“There are two types of pity. One, the weak-minded, sentimental sort, is really just the heart’s impatience to rid itself as quickly as possible of the painful experience of being moved by another person’s suffering.”
The novel Beware of Pity was first published by Austrian novelist Stefan Zweig in 1939. I have just read the English translation published in 2011.
It is an intense and brilliant book. As this version’s foreword says, finishing the book feels like climbing out an emotional tumble dryer.
Set in 1913, it tells the story of a young Austrian calvary officer, Lieutenant Hofmiller, who befriends a rich family who live in a castle near the town where he is garrisoned. He becomes embroiled in a complex relationship with the daughter Edith, who is disabled, and whose sufferings and emotional turbulence dominate the home. When Edith falls in love with him, Hofmiller becomes the unhealthy focus of the family’s hope.
Hofmiller is a subtlety crafted anti-hero.
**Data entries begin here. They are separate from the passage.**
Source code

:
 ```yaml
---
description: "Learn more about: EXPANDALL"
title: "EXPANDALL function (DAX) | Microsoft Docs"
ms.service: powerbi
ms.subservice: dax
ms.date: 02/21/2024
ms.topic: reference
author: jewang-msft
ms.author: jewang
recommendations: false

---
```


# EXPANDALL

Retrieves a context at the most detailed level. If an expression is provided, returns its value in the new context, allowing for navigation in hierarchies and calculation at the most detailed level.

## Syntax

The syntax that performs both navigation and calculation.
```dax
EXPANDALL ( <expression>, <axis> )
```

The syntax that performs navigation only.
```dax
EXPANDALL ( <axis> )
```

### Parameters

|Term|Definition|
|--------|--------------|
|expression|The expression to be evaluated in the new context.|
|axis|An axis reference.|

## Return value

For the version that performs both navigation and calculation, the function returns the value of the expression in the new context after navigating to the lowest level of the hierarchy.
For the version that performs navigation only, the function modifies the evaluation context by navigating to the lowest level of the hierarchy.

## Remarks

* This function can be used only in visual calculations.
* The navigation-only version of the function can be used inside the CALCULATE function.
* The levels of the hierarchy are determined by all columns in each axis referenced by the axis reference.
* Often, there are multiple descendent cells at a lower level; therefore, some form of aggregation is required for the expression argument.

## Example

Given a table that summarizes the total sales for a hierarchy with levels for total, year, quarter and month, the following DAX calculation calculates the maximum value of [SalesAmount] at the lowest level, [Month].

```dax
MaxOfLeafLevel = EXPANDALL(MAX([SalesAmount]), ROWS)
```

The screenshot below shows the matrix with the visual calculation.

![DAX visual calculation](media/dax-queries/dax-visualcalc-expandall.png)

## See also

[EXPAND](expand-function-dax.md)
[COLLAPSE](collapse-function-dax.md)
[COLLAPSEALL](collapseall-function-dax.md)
You sympathise with him because he means well and wants to help someone in need. But he is weak. He indulges himself in the self-satisfied glow of the benefactor and cares too much about what others think. He allows himself to be drawn into a web of dependency and deceit which leads to disastrous consequences.
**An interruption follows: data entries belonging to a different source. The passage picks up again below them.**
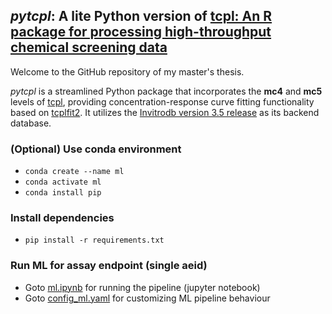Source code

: ## _pytcpl_: A lite Python version of [tcpl: An R package for processing high-throughput chemical screening data](https://github.com/USEPA/CompTox-ToxCast-tcpl)

Welcome to the GitHub repository of my master's thesis.

_pytcpl_ is a streamlined Python package that incorporates the **mc4** and **mc5** levels of
[tcpl](https://github.com/USEPA/CompTox-ToxCast-tcpl), 
providing concentration-response curve fitting functionality based on [tcplfit2](https://github.com/USEPA/CompTox-ToxCast-tcplFit2).
It utilizes the [Invitrodb version 3.5 release](https://cfpub.epa.gov/si/si_public_record_Report.cfm?dirEntryId=355484&Lab=CCTE)
as its backend database.

### (Optional) Use conda environment 
- `conda create --name ml`
- `conda activate ml`
- `conda install pip`

### Install dependencies
  - `pip install -r requirements.txt`

### Run ML for assay endpoint (single aeid)
- Goto [ml.ipynb](ml/ml.ipynb) for running the pipeline (jupyter notebook)
- Goto [config_ml.yaml](config/config_ml.yaml) for customizing ML pipeline behaviour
In one striking passage, just before the story’s denouement, he narrates how it felt to be so appreciated by the family for what he was doing:
‘I was God that evening…I had given them all gifts and raised them by the miracle of my presence, they all had my light in their eyes, when they looked at each other the brightness of their gaze was my doing.’
Hofmiller’s approach contrasts with Edith’s doctor, Dr Condor. He has been treating her for years and is steadfast and realistic about her chances of recovery. Hofmiller is too weak to adhere to Condor’s blunt but wise instructions about what will really help Edith. In a passage which will particularly make sense to anyone with any experience of heroin addiction, Condor says:
‘Pity, like morphine, does the sick only good at first. It is a means of helping them feel better, but if you don’t get the dose right and know where to stop it becomes murderous poison. The first few injections do the patient good, they are soothing, they relieve pain. But the organism, body and mind alike, has a fatal and mysterious ability to adjust, and just as nerves crave more and more morphine, the mind wants more and more pity, more in the end than anyone can give….’
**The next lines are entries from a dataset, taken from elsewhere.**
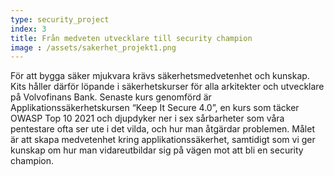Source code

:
 ```yaml
---
type: security_project
index: 3
title: Från medveten utvecklare till security champion
image : /assets/sakerhet_projekt1.png
---
```


För att bygga säker mjukvara krävs säkerhetsmedvetenhet och kunskap. Kits håller därför löpande i säkerhetskurser för alla arkitekter och utvecklare på Volvofinans Bank.
Senaste kurs genomförd är Applikationssäkerhetskursen “Keep It Secure 4.0”, en kurs som täcker OWASP Top 10 2021 och djupdyker ner i sex sårbarheter som våra pentestare ofta ser ute i det vilda, och hur man åtgärdar problemen. Målet är att skapa medvetenhet kring applikationssäkerhet, samtidigt som vi ger kunskap om hur man vidareutbildar sig på vägen mot att bli en security champion.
When Hofmiller defends his good motives and kind intentions, Condor snaps back:
‘Responsibility damn it, think of the responsibility of fooling someone else with your pity! Admittedly, you played with the feelings of these good folk for the kindest and most compassionate of reasons…it all depends on what you ultimately do, it depends on the final result.’
He then states the core message of the book:
“There are two types of pity. One, the weak-minded, sentimental sort, is really just the heart’s impatience to rid itself as quickly as possible of the painful experience of being moved by another person’s suffering. It is not a case of real sympathy, of feeling with the sufferer, but a way of defending yourself against someone else’s pain. The other kind, the only one that counts, is unsentimental but creative. It knows its own mind, and is determined to stand by the sufferer, patiently suffering too, to the last of its strength and even beyond.”
Hofmiller never really does ‘know his own mind’ and allows himself to be hopelessly manipulated. His pity is well-intentioned but it is short-term and shallow. In contrast, the doctor is realistic, resilient and is the epitome of committed compassion.
Beware of Pity is a bit like a fictional version of the book Against Empathy (see Head over heart: the case against emotional empathy). Both share wisdom about the dangers of an overly emotional form of empathy which focusses on the feelings of the benefactor rather than the impact of their actions. They both articulate the need for kindness to accompanied by a commitment to telling the truth.
More than ever, people are urging each other to ‘be kind’ because they see so much harsh, judgemental views being shared. But actually the answers our families, friendships, workplaces and our society needs are deeper. We need to combine kindness with a commitment to telling the truth.
Avoiding harshness and naivety
In my work, I use this diagram a lot to help discussions about how we can help people and avoid the problems of harshness and naivety:
Speaking personally, some of the deepest problems I have got myself into is when I have been overly kind and supportive and allowed the truth to be hidden. This kind of naïvity helps no one. In contrast, some of the best things I have done is when I have been willing to challenge people and be truthful.
I will never forget getting a letter from someone I had previously dismissed from their job a year earlier. They wrote to express thanks for giving them ‘the kick up the backside they needed’ because the action I took led them to properly confront the issues they knew they needed to address. Also, I have written about my relationship with my cousin who struggled with an addiction and how boundaries and truthfulness maintained our positive relationship.
Emotional responses of pity or empathy are not trustworthy guides to wise actions. They can play to our saviour mentalities and make us easily manipulated. We need to beware of these feelings.
But the message of Beware of Pity is not cynical. The real hero of the book is Dr Condor who is a model of kindness and grace to people in need. But this is not a cheap form of grace or an easy, short-term form of kindness. He both kind and tells the truth. He embodies the kind of grace and truth our world is desperately in need of.